» WRITTEN EXERCISE
Swap "common name" for "vernacular name" throughout the records below, and write out every line again with nothing else changed.

Extracted records:
***

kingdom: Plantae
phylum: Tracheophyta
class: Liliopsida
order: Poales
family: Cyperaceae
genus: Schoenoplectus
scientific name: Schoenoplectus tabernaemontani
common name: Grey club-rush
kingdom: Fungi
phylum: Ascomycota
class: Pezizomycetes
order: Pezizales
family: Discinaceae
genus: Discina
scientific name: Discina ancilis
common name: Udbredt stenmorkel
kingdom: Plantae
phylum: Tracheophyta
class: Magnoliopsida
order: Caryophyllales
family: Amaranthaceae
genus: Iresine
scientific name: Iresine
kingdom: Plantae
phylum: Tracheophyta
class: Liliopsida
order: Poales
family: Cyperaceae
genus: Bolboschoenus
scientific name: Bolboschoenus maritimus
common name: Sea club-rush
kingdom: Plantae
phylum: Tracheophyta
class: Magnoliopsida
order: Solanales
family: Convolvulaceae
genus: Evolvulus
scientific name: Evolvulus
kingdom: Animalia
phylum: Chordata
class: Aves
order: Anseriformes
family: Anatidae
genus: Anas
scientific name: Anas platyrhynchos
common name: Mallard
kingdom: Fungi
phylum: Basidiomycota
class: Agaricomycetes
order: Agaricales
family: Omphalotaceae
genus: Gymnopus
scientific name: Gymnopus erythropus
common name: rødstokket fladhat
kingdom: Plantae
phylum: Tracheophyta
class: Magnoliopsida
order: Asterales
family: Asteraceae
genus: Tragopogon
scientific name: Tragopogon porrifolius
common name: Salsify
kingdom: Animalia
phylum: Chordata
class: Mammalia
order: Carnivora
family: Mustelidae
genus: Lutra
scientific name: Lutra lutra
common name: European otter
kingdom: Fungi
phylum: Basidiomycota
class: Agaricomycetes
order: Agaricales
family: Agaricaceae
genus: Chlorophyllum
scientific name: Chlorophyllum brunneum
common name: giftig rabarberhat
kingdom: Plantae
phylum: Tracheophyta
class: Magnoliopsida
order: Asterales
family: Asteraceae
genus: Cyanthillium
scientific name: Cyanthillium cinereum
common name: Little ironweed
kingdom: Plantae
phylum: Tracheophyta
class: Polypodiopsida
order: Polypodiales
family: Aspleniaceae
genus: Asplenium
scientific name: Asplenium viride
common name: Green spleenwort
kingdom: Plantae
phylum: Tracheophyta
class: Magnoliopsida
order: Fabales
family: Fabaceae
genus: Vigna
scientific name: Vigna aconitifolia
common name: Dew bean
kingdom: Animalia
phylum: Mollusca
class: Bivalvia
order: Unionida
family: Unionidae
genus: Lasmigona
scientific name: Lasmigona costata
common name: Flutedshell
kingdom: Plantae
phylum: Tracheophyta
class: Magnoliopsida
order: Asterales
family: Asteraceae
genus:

***

» CORRECT RESULT
kingdom: Plantae
phylum: Tracheophyta
class: Liliopsida
order: Poales
family: Cyperaceae
genus: Schoenoplectus
scientific name: Schoenoplectus tabernaemontani
vernacular name: Grey club-rush
kingdom: Fungi
phylum: Ascomycota
class: Pezizomycetes
order: Pezizales
family: Discinaceae
genus: Discina
scientific name: Discina ancilis
vernacular name: Udbredt stenmorkel
kingdom: Plantae
phylum: Tracheophyta
class: Magnoliopsida
order: Caryophyllales
family: Amaranthaceae
genus: Iresine
scientific name: Iresine
kingdom: Plantae
phylum: Tracheophyta
class: Liliopsida
order: Poales
family: Cyperaceae
genus: Bolboschoenus
scientific name: Bolboschoenus maritimus
vernacular name: Sea club-rush
kingdom: Plantae
phylum: Tracheophyta
class: Magnoliopsida
order: Solanales
family: Convolvulaceae
genus: Evolvulus
scientific name: Evolvulus
kingdom: Animalia
phylum: Chordata
class: Aves
order: Anseriformes
family: Anatidae
genus: Anas
scientific name: Anas platyrhynchos
vernacular name: Mallard
kingdom: Fungi
phylum: Basidiomycota
class: Agaricomycetes
order: Agaricales
family: Omphalotaceae
genus: Gymnopus
scientific name: Gymnopus erythropus
vernacular name: rødstokket fladhat
kingdom: Plantae
phylum: Tracheophyta
class: Magnoliopsida
order: Asterales
family: Asteraceae
genus: Tragopogon
scientific name: Tragopogon porrifolius
vernacular name: Salsify
kingdom: Animalia
phylum: Chordata
class: Mammalia
order: Carnivora
family: Mustelidae
genus: Lutra
scientific name: Lutra lutra
vernacular name: European otter
kingdom: Fungi
phylum: Basidiomycota
class: Agaricomycetes
order: Agaricales
family: Agaricaceae
genus: Chlorophyllum
scientific name: Chlorophyllum brunneum
vernacular name: giftig rabarberhat
kingdom: Plantae
phylum: Tracheophyta
class: Magnoliopsida
order: Asterales
family: Asteraceae
genus: Cyanthillium
scientific name: Cyanthillium cinereum
vernacular name: Little ironweed
kingdom: Plantae
phylum: Tracheophyta
class: Polypodiopsida
order: Polypodiales
family: Aspleniaceae
genus: Asplenium
scientific name: Asplenium viride
vernacular name: Green spleenwort
kingdom: Plantae
phylum: Tracheophyta
class: Magnoliopsida
order: Fabales
family: Fabaceae
genus: Vigna
scientific name: Vigna aconitifolia
vernacular name: Dew bean
kingdom: Animalia
phylum: Mollusca
class: Bivalvia
order: Unionida
family: Unionidae
genus: Lasmigona
scientific name: Lasmigona costata
vernacular name: Flutedshell
kingdom: Plantae
phylum: Tracheophyta
class: Magnoliopsida
order: Asterales
family: Asteraceae
genus:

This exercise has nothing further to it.